Dataset entries:

☆ ☆ ☆

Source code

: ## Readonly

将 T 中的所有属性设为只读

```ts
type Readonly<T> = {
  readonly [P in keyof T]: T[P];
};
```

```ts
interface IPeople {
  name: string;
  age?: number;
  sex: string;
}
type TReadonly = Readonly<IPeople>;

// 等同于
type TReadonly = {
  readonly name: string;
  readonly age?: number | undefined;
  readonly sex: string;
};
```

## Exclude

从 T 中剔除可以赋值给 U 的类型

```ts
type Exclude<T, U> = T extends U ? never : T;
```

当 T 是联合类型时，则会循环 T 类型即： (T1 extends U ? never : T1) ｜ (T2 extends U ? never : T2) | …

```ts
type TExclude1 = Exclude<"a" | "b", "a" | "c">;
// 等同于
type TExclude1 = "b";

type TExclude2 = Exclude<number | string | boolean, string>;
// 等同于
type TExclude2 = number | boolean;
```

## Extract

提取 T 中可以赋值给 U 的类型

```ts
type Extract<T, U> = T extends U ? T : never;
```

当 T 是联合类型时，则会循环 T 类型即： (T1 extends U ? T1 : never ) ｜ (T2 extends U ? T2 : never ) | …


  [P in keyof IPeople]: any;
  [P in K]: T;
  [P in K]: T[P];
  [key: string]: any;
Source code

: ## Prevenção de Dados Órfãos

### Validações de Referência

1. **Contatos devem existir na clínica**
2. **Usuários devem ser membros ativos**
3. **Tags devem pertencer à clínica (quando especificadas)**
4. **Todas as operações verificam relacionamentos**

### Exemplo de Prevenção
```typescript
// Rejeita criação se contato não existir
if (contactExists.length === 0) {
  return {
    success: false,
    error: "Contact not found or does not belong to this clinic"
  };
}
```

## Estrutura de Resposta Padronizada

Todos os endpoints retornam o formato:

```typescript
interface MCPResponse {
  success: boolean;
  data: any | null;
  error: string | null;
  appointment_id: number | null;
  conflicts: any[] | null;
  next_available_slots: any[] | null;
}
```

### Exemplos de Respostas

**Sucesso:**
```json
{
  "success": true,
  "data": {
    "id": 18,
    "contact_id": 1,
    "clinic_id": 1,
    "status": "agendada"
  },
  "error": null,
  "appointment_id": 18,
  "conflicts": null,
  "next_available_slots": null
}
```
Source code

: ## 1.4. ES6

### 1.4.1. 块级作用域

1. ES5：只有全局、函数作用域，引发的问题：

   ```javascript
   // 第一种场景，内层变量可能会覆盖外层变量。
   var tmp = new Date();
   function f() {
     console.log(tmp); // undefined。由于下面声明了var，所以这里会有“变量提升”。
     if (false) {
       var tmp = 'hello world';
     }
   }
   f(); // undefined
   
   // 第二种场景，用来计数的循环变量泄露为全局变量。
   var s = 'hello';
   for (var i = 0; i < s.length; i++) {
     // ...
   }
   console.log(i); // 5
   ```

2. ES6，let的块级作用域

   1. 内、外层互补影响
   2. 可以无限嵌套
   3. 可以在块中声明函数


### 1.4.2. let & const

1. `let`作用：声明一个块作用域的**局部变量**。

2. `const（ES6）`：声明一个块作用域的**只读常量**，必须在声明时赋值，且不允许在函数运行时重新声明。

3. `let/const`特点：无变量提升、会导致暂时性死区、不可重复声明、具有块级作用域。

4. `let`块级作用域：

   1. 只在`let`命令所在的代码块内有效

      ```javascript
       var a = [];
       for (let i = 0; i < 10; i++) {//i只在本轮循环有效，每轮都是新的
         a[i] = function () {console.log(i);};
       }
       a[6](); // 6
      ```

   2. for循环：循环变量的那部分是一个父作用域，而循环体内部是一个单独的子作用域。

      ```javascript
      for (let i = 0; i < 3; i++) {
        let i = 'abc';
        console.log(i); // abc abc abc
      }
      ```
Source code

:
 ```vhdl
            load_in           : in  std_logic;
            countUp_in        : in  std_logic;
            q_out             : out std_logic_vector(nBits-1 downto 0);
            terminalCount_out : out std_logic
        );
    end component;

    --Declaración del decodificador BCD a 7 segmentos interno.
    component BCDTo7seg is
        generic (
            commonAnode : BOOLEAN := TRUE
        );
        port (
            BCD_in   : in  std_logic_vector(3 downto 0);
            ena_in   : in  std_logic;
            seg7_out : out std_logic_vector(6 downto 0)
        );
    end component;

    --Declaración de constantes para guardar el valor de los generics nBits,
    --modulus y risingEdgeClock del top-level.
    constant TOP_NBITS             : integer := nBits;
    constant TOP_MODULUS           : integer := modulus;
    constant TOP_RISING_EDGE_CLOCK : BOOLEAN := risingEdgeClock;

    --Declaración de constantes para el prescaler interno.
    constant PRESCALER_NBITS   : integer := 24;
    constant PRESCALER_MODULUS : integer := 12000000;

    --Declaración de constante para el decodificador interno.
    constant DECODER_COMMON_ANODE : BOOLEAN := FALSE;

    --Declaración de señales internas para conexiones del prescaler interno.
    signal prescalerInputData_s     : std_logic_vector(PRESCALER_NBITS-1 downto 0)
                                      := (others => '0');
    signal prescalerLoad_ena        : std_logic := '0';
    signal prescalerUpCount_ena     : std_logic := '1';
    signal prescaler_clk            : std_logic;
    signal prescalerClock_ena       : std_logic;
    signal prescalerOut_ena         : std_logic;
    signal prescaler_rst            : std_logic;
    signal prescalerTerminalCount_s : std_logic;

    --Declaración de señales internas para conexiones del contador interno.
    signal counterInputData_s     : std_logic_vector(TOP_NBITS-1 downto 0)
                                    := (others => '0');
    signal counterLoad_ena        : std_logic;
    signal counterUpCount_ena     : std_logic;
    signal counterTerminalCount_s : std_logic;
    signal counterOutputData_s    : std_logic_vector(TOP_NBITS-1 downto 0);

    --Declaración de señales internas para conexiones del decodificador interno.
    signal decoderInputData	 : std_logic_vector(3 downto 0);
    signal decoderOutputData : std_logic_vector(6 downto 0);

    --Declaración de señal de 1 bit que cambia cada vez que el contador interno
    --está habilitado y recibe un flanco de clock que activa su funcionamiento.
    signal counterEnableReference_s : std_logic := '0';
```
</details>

☆ ☆ ☆

▶ _Task directions_: Here the goal is to repeat each entry exactly.

▶ _Answer to the exercise_:
Source code

: ## Readonly

将 T 中的所有属性设为只读

```ts
type Readonly<T> = {
  readonly [P in keyof T]: T[P];
};
```

```ts
interface IPeople {
  name: string;
  age?: number;
  sex: string;
}
type TReadonly = Readonly<IPeople>;

// 等同于
type TReadonly = {
  readonly name: string;
  readonly age?: number | undefined;
  readonly sex: string;
};
```

## Exclude

从 T 中剔除可以赋值给 U 的类型

```ts
type Exclude<T, U> = T extends U ? never : T;
```

当 T 是联合类型时，则会循环 T 类型即： (T1 extends U ? never : T1) ｜ (T2 extends U ? never : T2) | …

```ts
type TExclude1 = Exclude<"a" | "b", "a" | "c">;
// 等同于
type TExclude1 = "b";

type TExclude2 = Exclude<number | string | boolean, string>;
// 等同于
type TExclude2 = number | boolean;
```

## Extract

提取 T 中可以赋值给 U 的类型

```ts
type Extract<T, U> = T extends U ? T : never;
```

当 T 是联合类型时，则会循环 T 类型即： (T1 extends U ? T1 : never ) ｜ (T2 extends U ? T2 : never ) | …


  [P in keyof IPeople]: any;
  [P in K]: T;
  [P in K]: T[P];
  [key: string]: any;
Source code

: ## Prevenção de Dados Órfãos

### Validações de Referência

1. **Contatos devem existir na clínica**
2. **Usuários devem ser membros ativos**
3. **Tags devem pertencer à clínica (quando especificadas)**
4. **Todas as operações verificam relacionamentos**

### Exemplo de Prevenção
```typescript
// Rejeita criação se contato não existir
if (contactExists.length === 0) {
  return {
    success: false,
    error: "Contact not found or does not belong to this clinic"
  };
}
```

## Estrutura de Resposta Padronizada

Todos os endpoints retornam o formato:

```typescript
interface MCPResponse {
  success: boolean;
  data: any | null;
  error: string | null;
  appointment_id: number | null;
  conflicts: any[] | null;
  next_available_slots: any[] | null;
}
```

### Exemplos de Respostas

**Sucesso:**
```json
{
  "success": true,
  "data": {
    "id": 18,
    "contact_id": 1,
    "clinic_id": 1,
    "status": "agendada"
  },
  "error": null,
  "appointment_id": 18,
  "conflicts": null,
  "next_available_slots": null
}
```
Source code

: ## 1.4. ES6

### 1.4.1. 块级作用域

1. ES5：只有全局、函数作用域，引发的问题：

   ```javascript
   // 第一种场景，内层变量可能会覆盖外层变量。
   var tmp = new Date();
   function f() {
     console.log(tmp); // undefined。由于下面声明了var，所以这里会有“变量提升”。
     if (false) {
       var tmp = 'hello world';
     }
   }
   f(); // undefined
   
   // 第二种场景，用来计数的循环变量泄露为全局变量。
   var s = 'hello';
   for (var i = 0; i < s.length; i++) {
     // ...
   }
   console.log(i); // 5
   ```

2. ES6，let的块级作用域

   1. 内、外层互补影响
   2. 可以无限嵌套
   3. 可以在块中声明函数


### 1.4.2. let & const

1. `let`作用：声明一个块作用域的**局部变量**。

2. `const（ES6）`：声明一个块作用域的**只读常量**，必须在声明时赋值，且不允许在函数运行时重新声明。

3. `let/const`特点：无变量提升、会导致暂时性死区、不可重复声明、具有块级作用域。

4. `let`块级作用域：

   1. 只在`let`命令所在的代码块内有效

      ```javascript
       var a = [];
       for (let i = 0; i < 10; i++) {//i只在本轮循环有效，每轮都是新的
         a[i] = function () {console.log(i);};
       }
       a[6](); // 6
      ```

   2. for循环：循环变量的那部分是一个父作用域，而循环体内部是一个单独的子作用域。

      ```javascript
      for (let i = 0; i < 3; i++) {
        let i = 'abc';
        console.log(i); // abc abc abc
      }
      ```
Source code

:
 ```vhdl
            load_in           : in  std_logic;
            countUp_in        : in  std_logic;
            q_out             : out std_logic_vector(nBits-1 downto 0);
            terminalCount_out : out std_logic
        );
    end component;

    --Declaración del decodificador BCD a 7 segmentos interno.
    component BCDTo7seg is
        generic (
            commonAnode : BOOLEAN := TRUE
        );
        port (
            BCD_in   : in  std_logic_vector(3 downto 0);
            ena_in   : in  std_logic;
            seg7_out : out std_logic_vector(6 downto 0)
        );
    end component;

    --Declaración de constantes para guardar el valor de los generics nBits,
    --modulus y risingEdgeClock del top-level.
    constant TOP_NBITS             : integer := nBits;
    constant TOP_MODULUS           : integer := modulus;
    constant TOP_RISING_EDGE_CLOCK : BOOLEAN := risingEdgeClock;

    --Declaración de constantes para el prescaler interno.
    constant PRESCALER_NBITS   : integer := 24;
    constant PRESCALER_MODULUS : integer := 12000000;

    --Declaración de constante para el decodificador interno.
    constant DECODER_COMMON_ANODE : BOOLEAN := FALSE;

    --Declaración de señales internas para conexiones del prescaler interno.
    signal prescalerInputData_s     : std_logic_vector(PRESCALER_NBITS-1 downto 0)
                                      := (others => '0');
    signal prescalerLoad_ena        : std_logic := '0';
    signal prescalerUpCount_ena     : std_logic := '1';
    signal prescaler_clk            : std_logic;
    signal prescalerClock_ena       : std_logic;
    signal prescalerOut_ena         : std_logic;
    signal prescaler_rst            : std_logic;
    signal prescalerTerminalCount_s : std_logic;

    --Declaración de señales internas para conexiones del contador interno.
    signal counterInputData_s     : std_logic_vector(TOP_NBITS-1 downto 0)
                                    := (others => '0');
    signal counterLoad_ena        : std_logic;
    signal counterUpCount_ena     : std_logic;
    signal counterTerminalCount_s : std_logic;
    signal counterOutputData_s    : std_logic_vector(TOP_NBITS-1 downto 0);

    --Declaración de señales internas para conexiones del decodificador interno.
    signal decoderInputData	 : std_logic_vector(3 downto 0);
    signal decoderOutputData : std_logic_vector(6 downto 0);

    --Declaración de señal de 1 bit que cambia cada vez que el contador interno
    --está habilitado y recibe un flanco de clock que activa su funcionamiento.
    signal counterEnableReference_s : std_logic := '0';
```
</details>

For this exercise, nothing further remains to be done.